In the end, we took four and a half boxes full of papers back to the archives, the bulk of which was correspondence. The rest Tammy suggested the department at least glance through before tossing as they may catch important research she did not recognize. Compared to the amount of papers Tammy looked through we kept about 10-15% for the archives. Tammy talked me through what she was doing the whole time. She kept a list of everything she found and the reasons why she either did or did not take it to explain both to the department head as well as to put in the appraisal log back at the office. She stressed the archives was most interested in correspondence between the Institution and “everybody else.” Why however, she never said and I was too busy lugging boxes to ask. I will ask when she gets back from vacation though.

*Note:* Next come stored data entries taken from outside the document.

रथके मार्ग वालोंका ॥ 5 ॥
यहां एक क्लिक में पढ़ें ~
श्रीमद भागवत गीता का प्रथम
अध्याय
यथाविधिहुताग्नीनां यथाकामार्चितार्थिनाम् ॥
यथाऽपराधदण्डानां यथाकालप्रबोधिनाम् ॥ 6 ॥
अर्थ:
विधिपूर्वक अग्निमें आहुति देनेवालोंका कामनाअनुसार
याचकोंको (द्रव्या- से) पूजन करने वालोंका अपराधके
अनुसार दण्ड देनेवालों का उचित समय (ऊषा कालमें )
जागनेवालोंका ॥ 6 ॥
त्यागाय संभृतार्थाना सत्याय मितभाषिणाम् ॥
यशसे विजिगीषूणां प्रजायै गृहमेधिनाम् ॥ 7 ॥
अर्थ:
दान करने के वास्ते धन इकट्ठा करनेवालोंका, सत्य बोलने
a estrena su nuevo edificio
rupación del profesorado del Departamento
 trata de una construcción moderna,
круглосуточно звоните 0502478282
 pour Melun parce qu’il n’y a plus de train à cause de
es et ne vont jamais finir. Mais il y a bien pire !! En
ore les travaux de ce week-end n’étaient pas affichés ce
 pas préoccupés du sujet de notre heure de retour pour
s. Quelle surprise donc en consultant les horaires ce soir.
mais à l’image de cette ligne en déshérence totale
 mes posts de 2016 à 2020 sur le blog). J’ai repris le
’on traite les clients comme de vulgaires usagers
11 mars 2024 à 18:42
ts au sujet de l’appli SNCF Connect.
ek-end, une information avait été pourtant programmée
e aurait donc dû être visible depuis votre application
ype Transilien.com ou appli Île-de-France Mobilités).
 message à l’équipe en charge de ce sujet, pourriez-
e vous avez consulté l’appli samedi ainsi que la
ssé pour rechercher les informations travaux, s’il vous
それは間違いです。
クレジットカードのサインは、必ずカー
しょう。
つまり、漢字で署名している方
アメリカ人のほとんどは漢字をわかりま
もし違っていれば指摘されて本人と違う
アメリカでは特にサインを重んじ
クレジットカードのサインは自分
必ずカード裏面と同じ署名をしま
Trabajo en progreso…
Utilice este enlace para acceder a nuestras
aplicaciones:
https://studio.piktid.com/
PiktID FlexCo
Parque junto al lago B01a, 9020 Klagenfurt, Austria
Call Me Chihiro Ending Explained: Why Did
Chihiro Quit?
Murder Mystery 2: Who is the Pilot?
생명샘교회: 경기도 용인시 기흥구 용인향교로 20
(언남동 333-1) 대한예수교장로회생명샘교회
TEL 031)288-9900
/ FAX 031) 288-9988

So, How did this compare to class? One thing I noticed, and just mentioned, was the reasoning behind what Tammy was taking. She wrote down the reasons why she was not taking things – mostly because it was either published or located elsewhere. In SI 632, we discussed collection policies and their importance in appraisal as it helps an archives say ‘no’ when it needs to. I have not seen SIA’s collection policy nor do I know if they have a formal policy in writing. I have noticed things at SIA tend to be very loose and laid back. An environment I enjoy but it does not jive always with the formal atmosphere I sense in class at times. Professor Hedstrom stressed the imperfectness of appraisal and how the best teacher would be experience. However, my first experience here had no rhyme or reason to it. There was no method Tammy used, no theory we discussed in class that seemed to guide her. It was pure “I have done this a million times before so I can do it this time too.” I was both impressed and terrified. I want to talk to Tammy more about this however she has been on vacation since so my weekly meeting has been pushed to early next week this time around. I am interested to hear her opinion on how she approaches appraisal in general and see if that links to a theory in a more subtle way.

In terms of class vs. reality, it comes back to what I discussed in my last report. The classroom can prepare us, give us the mental tools we need to approach a task in the archives but there is no substitute to the actual work itself. That observation seems to be my major take-home message of the summer so far. I need to soak up all the background work, all the theories and experiments and use that to approach the real-life tasks. I may have been overwhelmed by my first real appraisal experience but I feel, armed with the SIA collection policy, I could have done a good job just working from the basics I learned from SI 632. The class is a good jumping off point for the real-life work involved in appraisal and I was glad I had that under my belt for this first time out.